Une rafale gifla le carrelage d’une giclée de feuilles. L’intrusion fracassante souffla la conversation. Antoine se précipita pour refermer les fenêtres.
- Je viens avec vous. énonce sentencieusement Folla.
Antoine, déconfit, partit chercher le fauteuil roulant de Folla. Lorsqu’il entra dans la petite chambre, quelques feuilles de dessins se détachèrent du mur. Folla l’avait recouvert d’empreintes de ses mains qu’il avait découpées pour leur donner la forme de feuilles bifoliées. Sur le blanc assombri du mur, les ombres des arbres semblaient leurs faire pousser des branches. Il se demanda si Folla avait consciemment créé cette vision. Il adorait montrer ses "nervures" à Baba, le soir quand il passait leur filer des cachetons. Folla lui foutait les deux paluches ouvertes sous le nez avec son sourire débile et l’infirmier lui massait les paumes pour apaiser les douleurs imaginaires. Il alluma la lumière pour dissiper ces illusions qui le mettaient mal à l’aise. Parfois il se demandait ce qu’il foutait avec ces chtarbés. Folla était celui qui l’inquiétait le plus. Penser qu’on est entrain de doucement régresser à l’état de végétal, ça n’avait rien à voir avec la froideur gothique et magnétique de Stella ou les discours déligrouillant de Platypus. Cornélius n’était qu’un simulateur. Antoine le détestait : un gosse de riche qui ne savait plus comment faire tourner ses parents en bourrique. Parfois il se demandait si les adultes faisaient semblant de le croire ou s’ils pitaient réellement que le gars était bipolaire.

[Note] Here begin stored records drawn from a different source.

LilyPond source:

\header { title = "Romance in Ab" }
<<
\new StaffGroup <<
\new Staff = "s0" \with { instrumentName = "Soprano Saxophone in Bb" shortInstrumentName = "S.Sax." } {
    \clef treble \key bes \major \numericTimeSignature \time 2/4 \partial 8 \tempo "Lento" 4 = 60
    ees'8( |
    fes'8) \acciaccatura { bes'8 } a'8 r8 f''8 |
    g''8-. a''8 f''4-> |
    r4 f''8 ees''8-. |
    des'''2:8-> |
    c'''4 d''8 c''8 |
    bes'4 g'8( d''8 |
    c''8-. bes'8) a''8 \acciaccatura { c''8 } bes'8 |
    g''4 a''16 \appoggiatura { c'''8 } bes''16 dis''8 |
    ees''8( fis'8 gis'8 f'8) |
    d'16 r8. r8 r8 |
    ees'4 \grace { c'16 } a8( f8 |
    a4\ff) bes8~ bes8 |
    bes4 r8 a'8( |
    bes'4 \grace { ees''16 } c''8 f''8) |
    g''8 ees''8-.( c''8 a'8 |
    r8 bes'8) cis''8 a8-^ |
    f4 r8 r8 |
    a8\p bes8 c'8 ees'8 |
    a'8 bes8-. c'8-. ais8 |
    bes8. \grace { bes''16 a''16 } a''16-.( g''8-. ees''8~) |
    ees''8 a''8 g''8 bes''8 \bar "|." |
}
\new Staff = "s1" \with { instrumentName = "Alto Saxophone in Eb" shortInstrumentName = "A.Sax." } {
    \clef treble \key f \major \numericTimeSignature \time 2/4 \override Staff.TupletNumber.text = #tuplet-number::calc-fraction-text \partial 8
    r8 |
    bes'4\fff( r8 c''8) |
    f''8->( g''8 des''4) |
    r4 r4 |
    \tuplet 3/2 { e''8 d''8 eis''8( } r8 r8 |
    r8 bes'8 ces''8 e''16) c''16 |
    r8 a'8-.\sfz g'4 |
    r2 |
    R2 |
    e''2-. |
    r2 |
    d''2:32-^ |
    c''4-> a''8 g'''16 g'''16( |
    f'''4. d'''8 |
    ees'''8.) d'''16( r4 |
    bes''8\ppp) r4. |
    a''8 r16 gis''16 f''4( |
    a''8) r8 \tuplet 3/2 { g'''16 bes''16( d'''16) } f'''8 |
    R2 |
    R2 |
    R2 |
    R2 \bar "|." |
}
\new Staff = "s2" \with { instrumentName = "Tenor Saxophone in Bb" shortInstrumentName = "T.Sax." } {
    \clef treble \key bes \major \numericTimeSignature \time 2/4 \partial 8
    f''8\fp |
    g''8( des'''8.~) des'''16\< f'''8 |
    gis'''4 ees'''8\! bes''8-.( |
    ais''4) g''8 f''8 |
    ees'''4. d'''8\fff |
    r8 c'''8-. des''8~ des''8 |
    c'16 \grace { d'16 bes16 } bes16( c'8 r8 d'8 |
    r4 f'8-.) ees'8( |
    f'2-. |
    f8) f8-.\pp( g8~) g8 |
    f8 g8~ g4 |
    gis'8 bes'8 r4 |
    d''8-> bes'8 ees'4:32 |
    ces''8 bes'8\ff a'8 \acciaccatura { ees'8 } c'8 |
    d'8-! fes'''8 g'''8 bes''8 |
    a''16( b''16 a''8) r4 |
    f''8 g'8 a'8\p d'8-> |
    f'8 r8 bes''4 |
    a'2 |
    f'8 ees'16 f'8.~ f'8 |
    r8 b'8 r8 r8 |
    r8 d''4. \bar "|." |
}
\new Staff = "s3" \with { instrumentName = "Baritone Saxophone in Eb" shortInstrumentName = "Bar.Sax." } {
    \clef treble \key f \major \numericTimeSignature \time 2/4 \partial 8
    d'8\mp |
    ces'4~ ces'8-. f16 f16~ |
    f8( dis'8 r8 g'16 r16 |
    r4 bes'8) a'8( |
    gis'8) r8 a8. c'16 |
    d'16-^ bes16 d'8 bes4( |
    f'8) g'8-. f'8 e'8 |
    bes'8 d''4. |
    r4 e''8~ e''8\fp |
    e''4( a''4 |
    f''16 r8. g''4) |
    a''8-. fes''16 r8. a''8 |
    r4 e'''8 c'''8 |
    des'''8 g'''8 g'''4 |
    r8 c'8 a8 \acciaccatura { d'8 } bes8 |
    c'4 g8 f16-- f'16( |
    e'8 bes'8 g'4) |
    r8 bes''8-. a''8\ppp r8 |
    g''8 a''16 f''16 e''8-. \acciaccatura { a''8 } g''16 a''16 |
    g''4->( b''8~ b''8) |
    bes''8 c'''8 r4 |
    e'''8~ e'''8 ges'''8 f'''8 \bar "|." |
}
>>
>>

Dans le couloir, deux néons palpitaient sans vouloir s’allumer. Il claqua la porte derrière lui et écouta le silence après l’écho. Le rire de Cornélius dans la salle tout au bout du couloir lui rendit le souffle qu’il avait retenu pour mieux écouter. Il n’y avait vraiment pas de quoi flipper. Il se serait giflé d’être aussi trouillard.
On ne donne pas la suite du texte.